In court documents, prosecutors said the 63-year-old man had been shot twice — once in the back as he stood at a sink filling ice and water buckets for the students, and then a second time in the chest at close range. Brophy’s wallet with cash and credit cards was found with him, and there were no signs of robbery or forced entry.
The slaying remained a public mystery for months. Then came Crampton-Brophy’s arrest in September 2018 — and the image of the couple’s happy marriage collapsed.
The couple was struggling financially, prosecutors said
Prosecutors allege in court documents that the Brophys were facing financial difficulties and had drained their retirement account two years prior to the shooting. Crampton-Brophy, whose books were not financially lucrative, hatched the plan to kill her husband to collect more than $1.5 million from multiple life insurance policies and other assets, prosecutors said.
“Dan Brophy was content in his simplistic lifestyle, but Nancy Brophy wanted something more,” prosecutors said in court documents. “As Nancy Brophy became more financially desperate and her writing career was floundering, she was left with few options ….
At the time of Brophy’s death, he was alone at the school, prosecutors said.
The school had no security cameras, but nearby traffic cameras showed Crampton-Brophy’s Toyota minivan on city streets near the institute around the time of the shooting, prosecutors said.
Investigators also discovered she was the beneficiary of “numerous” life insurance policies taken out on her husband, prosecutors said.
“Dan Brophy was worth almost $1.5 million to Nancy Brophy if he was dead and he was worth a life of financial hardship if he stayed alive,” prosecutors said in court documents. “Nancy Brophy planned and carried out what she believed was the perfect murder. A murder that she believed would free her from the grips of financial despair.”
But defense attorney Lisa Maxfield called the state’s case circumstantial.
She argued that Crampton-Brophy loved her husband and had nothing to do with the killing. The couple had taken several romantic getaways in the months before Brophy’s death and were planning a summer trip to Mount Rushmore, the defense said.
The murder drew new attention to Crampton-Brophy’s writings
News of the killing and resulting criminal charges made headlines everywhere — partly due to an essay Crampton-Brophy wrote seven years before her husband’s death.
In 2011, she published it in a notorious blog post titled, “How to Murder Your Husband.”
“As a romantic suspense writer, I spend a lot of time thinking about murder and, consequently, about police procedure,” the 700-word post began. It was published on a blog called “See Jane Publish” that has since been made private.

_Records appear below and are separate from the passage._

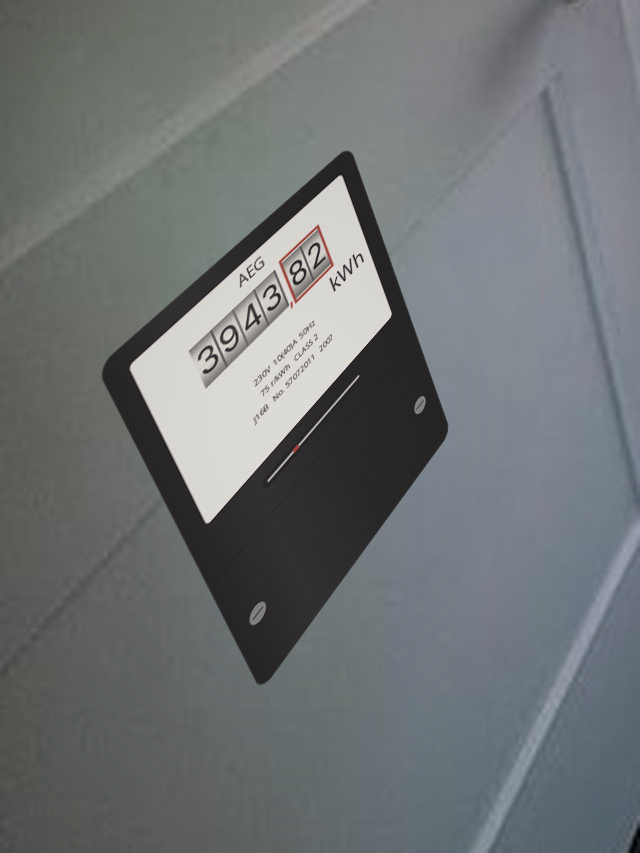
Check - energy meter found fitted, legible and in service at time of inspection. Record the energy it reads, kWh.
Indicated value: 3943.82 kWh
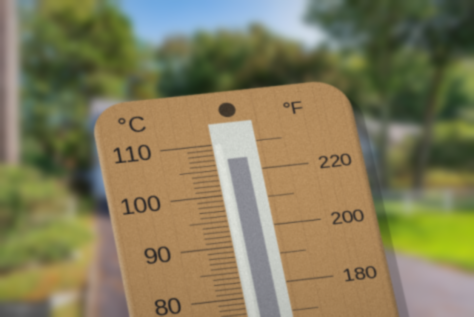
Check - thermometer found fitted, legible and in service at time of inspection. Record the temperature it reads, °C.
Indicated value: 107 °C
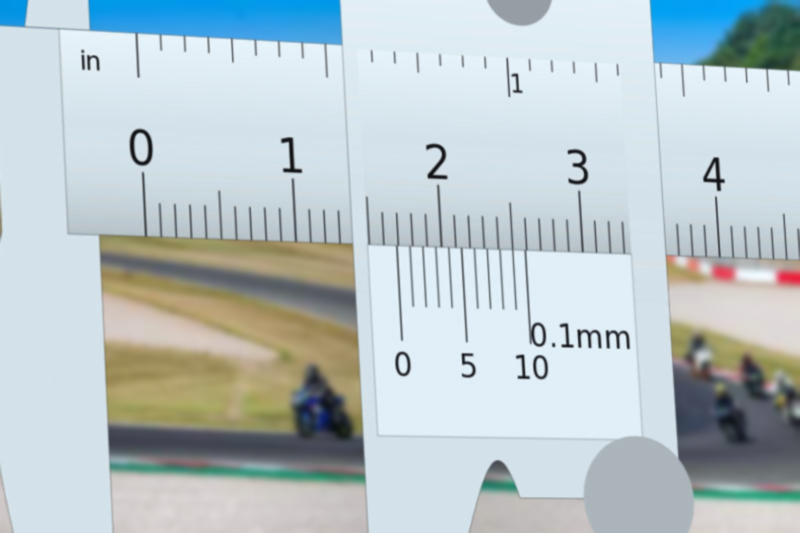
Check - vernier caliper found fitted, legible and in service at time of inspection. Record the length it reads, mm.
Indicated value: 16.9 mm
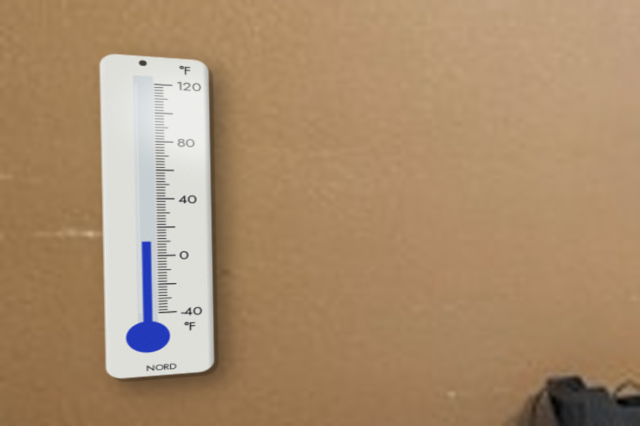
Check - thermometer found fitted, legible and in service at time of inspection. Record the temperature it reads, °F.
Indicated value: 10 °F
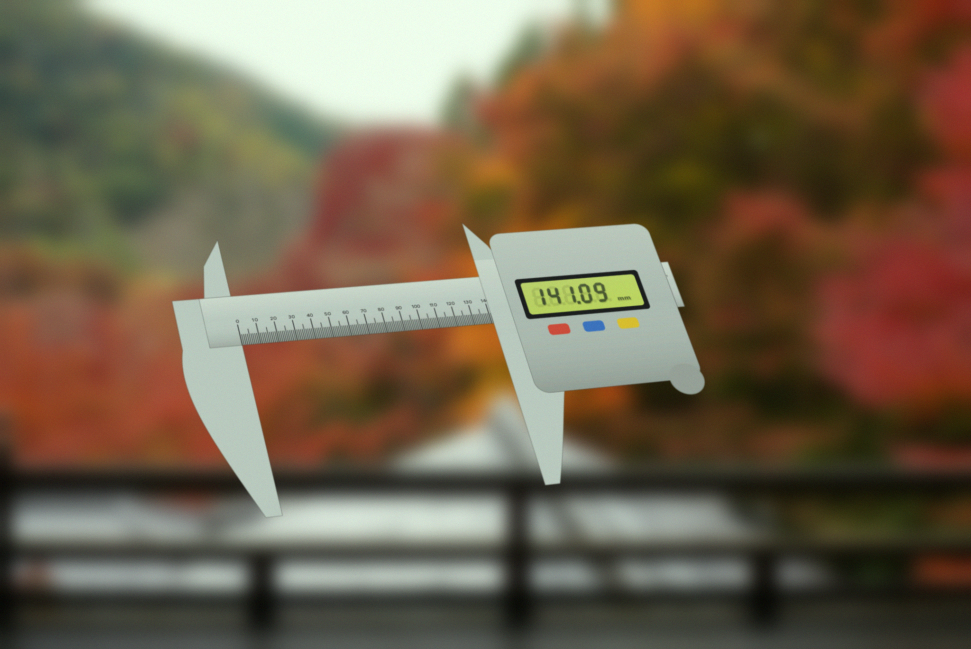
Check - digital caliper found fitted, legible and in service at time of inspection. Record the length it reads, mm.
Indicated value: 141.09 mm
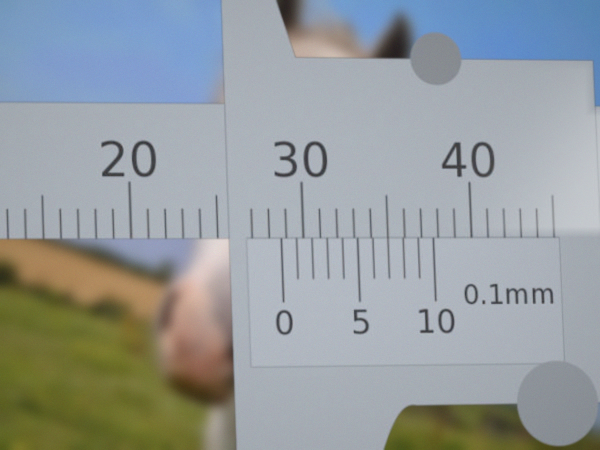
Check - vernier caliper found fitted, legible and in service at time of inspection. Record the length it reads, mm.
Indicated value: 28.7 mm
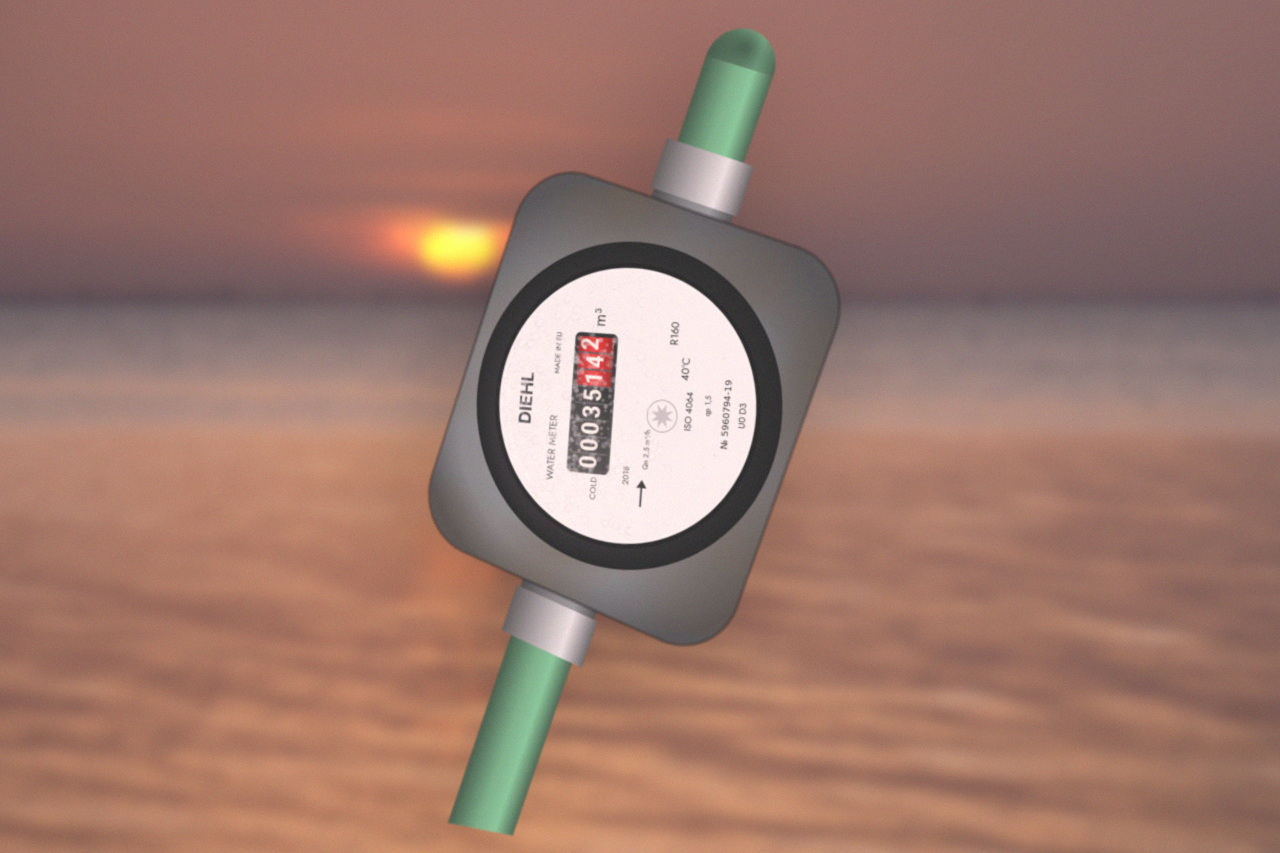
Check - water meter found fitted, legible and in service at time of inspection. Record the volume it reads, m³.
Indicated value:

The essay was split into sections detailing the pros and cons of killing a villainous husband.
“If the murder is supposed to set me free, I certainly don’t want to spend any time in jail,” Crampton-Brophy wrote. “And let me say clearly for the record, I don’t like jumpsuits and orange isn’t my color.”
The trial judge ruled that the essay would not be permitted as evidence because it was written years ago as part of a writing seminar and could unfairly prejudice the jury.
As it turns out, jurors didn’t need to read it to reach their verdict.